Leaving Profit Behind
by Daniel Luzer
Stevens-Henager College, a for-profit college with several campuses in the Southwest, has apparently become a nonprofit institution.
Stevens-Henager, headquartered in Ogden, Utah, focuses on training people for jobs in healthcare, accounting, computer technology, and graphic arts. The Idaho Statesman reports that,
Making the change, which took effect Jan. 1, allows the school to seek donations for scholarship programs it is expanding and to accept equipment donated for its schools, CEO Eric Juhlin told the Idaho Statesman.
Stevens-Henager also made the change to meet the long-term vision of its single shareholder, Carl Barney, who purchased Stevens-Henager about 15 years ago, Juhlin said.

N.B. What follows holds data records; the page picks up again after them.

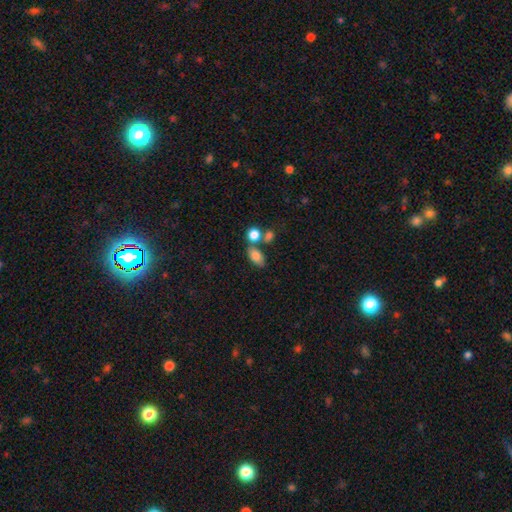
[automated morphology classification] Q: Smooth or featured?
A: smooth (79%); runner-up: featured or disk (12%)
Q: How rounded?
A: in between (84%); runner-up: round (13%)
Q: Merging?
A: none (56%); runner-up: merger (26%)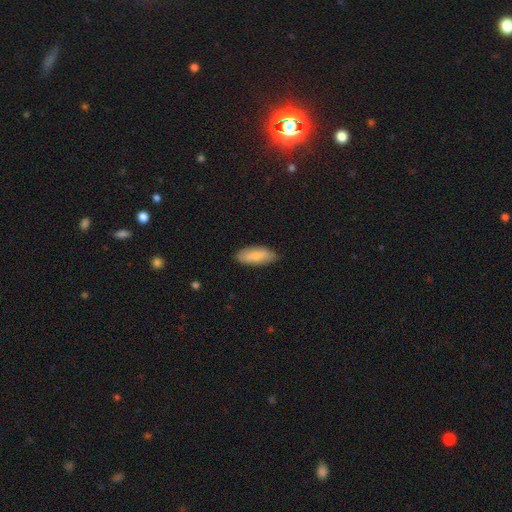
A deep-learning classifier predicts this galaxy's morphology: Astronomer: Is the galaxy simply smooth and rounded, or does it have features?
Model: smooth — 79%.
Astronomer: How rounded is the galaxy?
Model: in between — 78%.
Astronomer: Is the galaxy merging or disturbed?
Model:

Well yes, that could be it. It’s also possible switching to nonprofit status could help the college get around the Department of Education’s gainful employment rule, under which in order to continue to receive federal funding for-profit colleges must make sure that at least 35 percent of former students are paying down their loans, former students must not have to pay more than 30 percent of their discretionary income on loan payments, and former students must not spend more than 12 percent of their total income on loan payments.
Stevens-Henager graduates seem to be having some trouble meeting these standards. According to this report, a quarter of the institution’s programs were not meeting standards for loan repayment and income data.
Kaiser University, a proprietary college in Florida, also made the switch. It became a nonprofit college two years ago.